YOUR OBJECTIVE:
Count up the lines of the data below that contain the string "NASA", then give only the total.
----- GIVEN INFORMATION
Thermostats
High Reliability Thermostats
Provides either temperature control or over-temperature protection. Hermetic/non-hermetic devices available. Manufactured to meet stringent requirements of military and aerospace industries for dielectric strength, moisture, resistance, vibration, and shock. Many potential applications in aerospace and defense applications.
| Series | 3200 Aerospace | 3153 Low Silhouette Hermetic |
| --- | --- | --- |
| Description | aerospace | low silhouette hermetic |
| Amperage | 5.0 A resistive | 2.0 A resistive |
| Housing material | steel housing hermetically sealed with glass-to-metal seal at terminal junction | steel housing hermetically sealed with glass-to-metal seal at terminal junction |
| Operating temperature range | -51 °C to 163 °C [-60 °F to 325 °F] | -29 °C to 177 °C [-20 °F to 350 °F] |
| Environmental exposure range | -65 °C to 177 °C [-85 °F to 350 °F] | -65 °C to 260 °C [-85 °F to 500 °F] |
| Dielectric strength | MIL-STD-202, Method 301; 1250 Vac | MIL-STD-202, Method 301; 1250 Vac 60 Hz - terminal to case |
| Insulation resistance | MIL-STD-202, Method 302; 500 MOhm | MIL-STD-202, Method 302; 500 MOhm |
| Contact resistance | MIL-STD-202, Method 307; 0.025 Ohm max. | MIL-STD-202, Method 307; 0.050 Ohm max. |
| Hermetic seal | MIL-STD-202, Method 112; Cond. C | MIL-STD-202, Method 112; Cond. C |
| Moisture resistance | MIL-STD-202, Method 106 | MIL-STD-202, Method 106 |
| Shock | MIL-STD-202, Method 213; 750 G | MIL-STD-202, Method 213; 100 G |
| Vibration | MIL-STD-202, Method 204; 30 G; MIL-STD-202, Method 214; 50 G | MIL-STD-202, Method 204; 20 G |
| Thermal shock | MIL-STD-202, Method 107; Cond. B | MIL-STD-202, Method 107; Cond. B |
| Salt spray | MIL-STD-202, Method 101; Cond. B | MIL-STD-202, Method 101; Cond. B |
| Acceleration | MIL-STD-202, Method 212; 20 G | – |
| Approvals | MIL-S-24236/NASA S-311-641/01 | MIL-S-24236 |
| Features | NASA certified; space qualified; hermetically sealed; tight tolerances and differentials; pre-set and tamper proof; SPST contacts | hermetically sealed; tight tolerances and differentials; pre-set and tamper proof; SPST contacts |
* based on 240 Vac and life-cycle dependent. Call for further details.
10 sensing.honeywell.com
----------
ANSWER BOX:
2